Службу Мирон начал во Владивостоке, сперва на Русском острове, а потом комендором на миноносце, с начала войны — на фронте. Характер он имел незлобивый, быстро сдружился с солдатами, и хотя у него от морской службы осталась лишь бескозырка, которую он носил в вещевом мешке, ребята звали его матросом, а он охотно откликался. Вот и сейчас Мирон посмотрел на вопросительную физиономию Шиночкина и рассказал случай из своей молодой жизни. Солдаты хохотали, а Шиночкин предположил:
— А что, если и сейчас тот Арсений к твоей бабе ластится?
— Не посмеет, — сказал Мирон, — я его на всю жизнь отвадил. И потом, я свою бабу знаю: отошьет, потому — меня любит.
— Любит-то любит… — начал было Шиночкин, но Мирон так на него посмотрел, что он замолчал на полуслове.
— Зря ты так худо о жинках думаешь. Это от слабости, — сказал Мирон, хотел добавить еще что-то в этом духе, но заговорил о другом, даже глаза закрыл от нахлынувших воспоминаний: — Хорошо у нас во Владивостоке, братки! Отвоююсь — непременно туда вернусь, в свою Нахальную слободку. Она, между прочим, и есть Нахальная: землю там захватывали по ночам. С вечера иное место пусто, а к утру, глядишь, на нем уже халупка стоит — и труба дымится! Главное, чтобы труба дымилась. Есть такой закон неписаный: если труба поставлена, то имеешь полное право на новое место жительства. А поселялись в той слободке больше отставники, мастеровые да чернорабочие. Ограды делали из валунов и разных обрезков. Посмотришь со стороны — вроде, запруды, а это городьба, а улочки походят больше на пересохшие речки. Во время сильных дождей по этим улочкам несутся целые реки с песком и глиной…
Вдруг стало тихо, обстрел прекратился. Солдаты закопошились, начали было выбираться из воронки, но прапорщик предупредил, чтобы раньше наступления темноты никто никуда, а Шиночкин добавил:
— Выползешь на чистый снег, а тебя немец — на мушку. Сколько угодно бывало таких случаев… Да… Пишут наши, что ныне зима у них снежная… Мальцы там сейчас одни остались, небось с девками-перестарками хороводются, песни поют. Меня в деревне очень даже любили за эти самые песни, потому — голос у меня. — И он тихонько запел:
— Ты лучше про бродягу давай, а Мирон подтянет: у него бас и сам он навроде бродяги, из тех мест, — попросил кто-то из солдат.

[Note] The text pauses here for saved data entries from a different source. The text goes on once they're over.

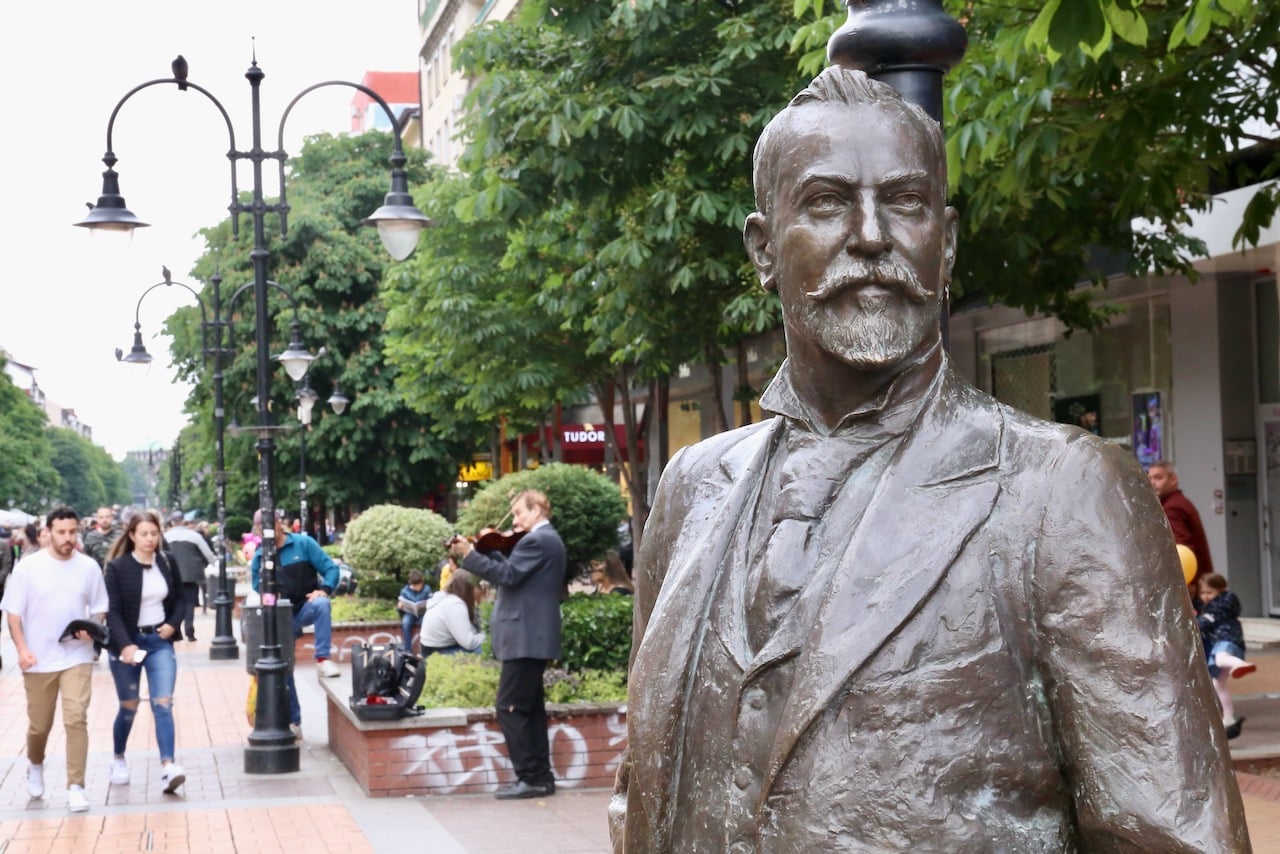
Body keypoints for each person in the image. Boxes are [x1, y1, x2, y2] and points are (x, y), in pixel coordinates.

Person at [610, 67, 1246, 851]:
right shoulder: (692, 489)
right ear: (763, 248)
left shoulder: (1064, 490)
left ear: (945, 246)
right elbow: (644, 790)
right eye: (827, 202)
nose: (871, 236)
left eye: (905, 203)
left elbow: (1170, 832)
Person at [450, 489, 565, 800]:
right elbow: (514, 571)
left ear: (536, 510)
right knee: (531, 708)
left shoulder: (537, 540)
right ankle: (541, 777)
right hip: (531, 636)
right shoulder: (544, 540)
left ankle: (530, 777)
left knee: (509, 706)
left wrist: (470, 554)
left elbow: (508, 575)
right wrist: (487, 552)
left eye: (519, 513)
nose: (514, 521)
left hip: (526, 636)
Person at [1, 506, 108, 814]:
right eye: (61, 532)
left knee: (76, 718)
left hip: (76, 655)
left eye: (72, 532)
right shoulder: (29, 568)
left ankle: (76, 786)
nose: (67, 538)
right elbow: (13, 614)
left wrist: (92, 627)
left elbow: (99, 607)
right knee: (39, 726)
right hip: (38, 659)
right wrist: (22, 649)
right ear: (47, 533)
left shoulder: (88, 567)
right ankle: (35, 764)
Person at [103, 510, 187, 793]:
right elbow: (112, 611)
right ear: (132, 536)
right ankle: (118, 757)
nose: (150, 539)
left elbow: (181, 599)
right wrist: (125, 644)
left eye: (154, 533)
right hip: (127, 642)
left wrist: (173, 624)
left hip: (158, 641)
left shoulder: (166, 561)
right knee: (129, 705)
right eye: (144, 534)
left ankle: (168, 765)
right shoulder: (117, 568)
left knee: (163, 702)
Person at [249, 508, 342, 738]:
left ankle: (322, 659)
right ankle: (294, 720)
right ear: (257, 530)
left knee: (322, 604)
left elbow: (330, 568)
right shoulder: (260, 557)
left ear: (279, 523)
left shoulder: (303, 544)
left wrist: (324, 589)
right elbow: (257, 588)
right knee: (284, 667)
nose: (266, 530)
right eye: (261, 527)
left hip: (305, 606)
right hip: (281, 617)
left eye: (269, 525)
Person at [1196, 572, 1255, 740]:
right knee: (1217, 683)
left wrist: (1194, 622)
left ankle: (1240, 664)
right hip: (1223, 641)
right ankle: (1228, 716)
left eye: (1209, 592)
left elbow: (1206, 622)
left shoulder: (1223, 603)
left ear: (1220, 590)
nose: (1205, 596)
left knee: (1220, 658)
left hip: (1227, 640)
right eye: (1203, 592)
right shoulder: (1211, 604)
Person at [1148, 459, 1214, 592]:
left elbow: (1181, 547)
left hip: (1189, 585)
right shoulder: (1179, 502)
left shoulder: (1172, 508)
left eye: (1158, 478)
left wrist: (1185, 583)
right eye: (1150, 478)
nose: (1153, 483)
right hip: (1196, 582)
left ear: (1173, 479)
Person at [163, 512, 215, 641]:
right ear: (184, 521)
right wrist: (213, 564)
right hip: (192, 575)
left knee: (174, 602)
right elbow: (208, 554)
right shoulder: (194, 536)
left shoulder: (165, 537)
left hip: (172, 576)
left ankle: (176, 629)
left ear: (172, 522)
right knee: (189, 603)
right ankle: (189, 629)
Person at [418, 570, 484, 655]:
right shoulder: (454, 605)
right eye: (478, 586)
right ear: (467, 588)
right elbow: (469, 643)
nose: (481, 590)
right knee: (487, 649)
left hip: (433, 648)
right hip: (439, 650)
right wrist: (490, 637)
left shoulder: (448, 599)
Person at [396, 569, 433, 649]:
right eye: (415, 586)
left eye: (419, 585)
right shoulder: (404, 591)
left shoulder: (427, 589)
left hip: (423, 613)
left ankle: (426, 649)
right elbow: (401, 613)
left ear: (422, 582)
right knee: (405, 623)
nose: (417, 587)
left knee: (425, 624)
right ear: (410, 583)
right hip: (410, 613)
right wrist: (400, 608)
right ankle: (408, 650)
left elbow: (432, 604)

Шиночкин покрутил головой, дескать, ему «казаки» больше нравятся, однако тут же перестроился:
Много ли надо для счастья солдату? Живой — хорошо, курево есть — и того лучше. Дымили самокрутками, зажав винтовки коленями, поглядывали друг на друга, улыбались обветренными, почерневшими губами.
— Слышь-ко, господин прапорщик, — оборвал вдруг свою негромкую песню Шиночкин, — а вы чего молчите? Или о своей Анюте заскучали?
— У меня Лена, — отозвался Николай Васильевич.
— Бросьте журиться, все хорошо будет, господин прапорщик. — Шиночкин не пояснил, почему все хорошо будет, но Николай Васильевич понял его. Хорошо, что вот так они сидят в этой проклятой воронке, что живые и что смотрят друг на друга с приязнью, а не так, как бывало раньше — подозрительно, настороженно. — Хочете, я вам другую, веселую песню спою? Я их знаю, может, целую тыщу!
— Так уж и тысячу? — подзадорил его прапорщик.
— Верное слово!
— А «Интернационал» знаешь? — вдруг спросил у него Мирон.
— Чего?
— А того, что это самая первейшая песня из всех песен. Могу спеть. В ней — про наши, можно сказать, мозолистые, трудовые руки.
— А что означает ин-тер-национал? — спросил Ванятка, глядя в рот Мирону. — Ты сначала поясни, а потом уже пой.
— Интернационал — значит объединение, — охотно начал разъяснять сухопутный матрос. — Понял, нет? Потому как это пролетарский гимн… Понятно?